- Opening Delimiter -
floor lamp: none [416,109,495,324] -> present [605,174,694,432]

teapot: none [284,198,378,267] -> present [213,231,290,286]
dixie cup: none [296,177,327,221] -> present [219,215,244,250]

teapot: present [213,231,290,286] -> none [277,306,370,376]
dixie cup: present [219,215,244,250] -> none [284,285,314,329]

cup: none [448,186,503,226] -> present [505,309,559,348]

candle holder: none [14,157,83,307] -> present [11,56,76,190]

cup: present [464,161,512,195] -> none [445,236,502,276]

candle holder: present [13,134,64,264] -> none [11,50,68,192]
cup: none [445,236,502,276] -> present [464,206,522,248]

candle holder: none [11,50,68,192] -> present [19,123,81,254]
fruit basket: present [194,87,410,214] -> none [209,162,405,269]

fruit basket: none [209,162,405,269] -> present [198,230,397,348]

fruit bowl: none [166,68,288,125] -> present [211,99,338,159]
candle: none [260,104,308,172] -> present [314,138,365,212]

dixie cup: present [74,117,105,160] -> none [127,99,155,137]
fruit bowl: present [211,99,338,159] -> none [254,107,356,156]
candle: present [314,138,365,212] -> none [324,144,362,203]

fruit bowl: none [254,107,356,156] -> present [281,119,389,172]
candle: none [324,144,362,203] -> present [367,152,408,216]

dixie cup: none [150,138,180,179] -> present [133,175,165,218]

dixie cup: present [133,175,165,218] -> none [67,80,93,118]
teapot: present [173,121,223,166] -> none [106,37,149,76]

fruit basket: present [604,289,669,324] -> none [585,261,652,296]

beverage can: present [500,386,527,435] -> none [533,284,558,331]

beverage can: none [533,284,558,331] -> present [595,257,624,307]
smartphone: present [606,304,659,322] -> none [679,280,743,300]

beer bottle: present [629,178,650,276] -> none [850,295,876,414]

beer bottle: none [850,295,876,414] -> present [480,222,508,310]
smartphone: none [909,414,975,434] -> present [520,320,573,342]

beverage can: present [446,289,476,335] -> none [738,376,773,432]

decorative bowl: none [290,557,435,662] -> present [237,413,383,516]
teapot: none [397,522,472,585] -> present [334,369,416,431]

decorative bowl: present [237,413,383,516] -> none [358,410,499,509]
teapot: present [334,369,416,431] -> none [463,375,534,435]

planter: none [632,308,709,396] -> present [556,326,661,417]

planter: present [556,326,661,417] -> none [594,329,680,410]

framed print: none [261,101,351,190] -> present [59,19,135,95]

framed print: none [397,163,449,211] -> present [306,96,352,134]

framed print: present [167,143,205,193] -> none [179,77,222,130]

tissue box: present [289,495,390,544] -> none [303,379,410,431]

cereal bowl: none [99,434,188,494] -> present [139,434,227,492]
- Closing Delimiter -
**What to produce**. Please count how many lines of the listing include the word "candle", giving the number by itself.

**Solution to the exercise**. 6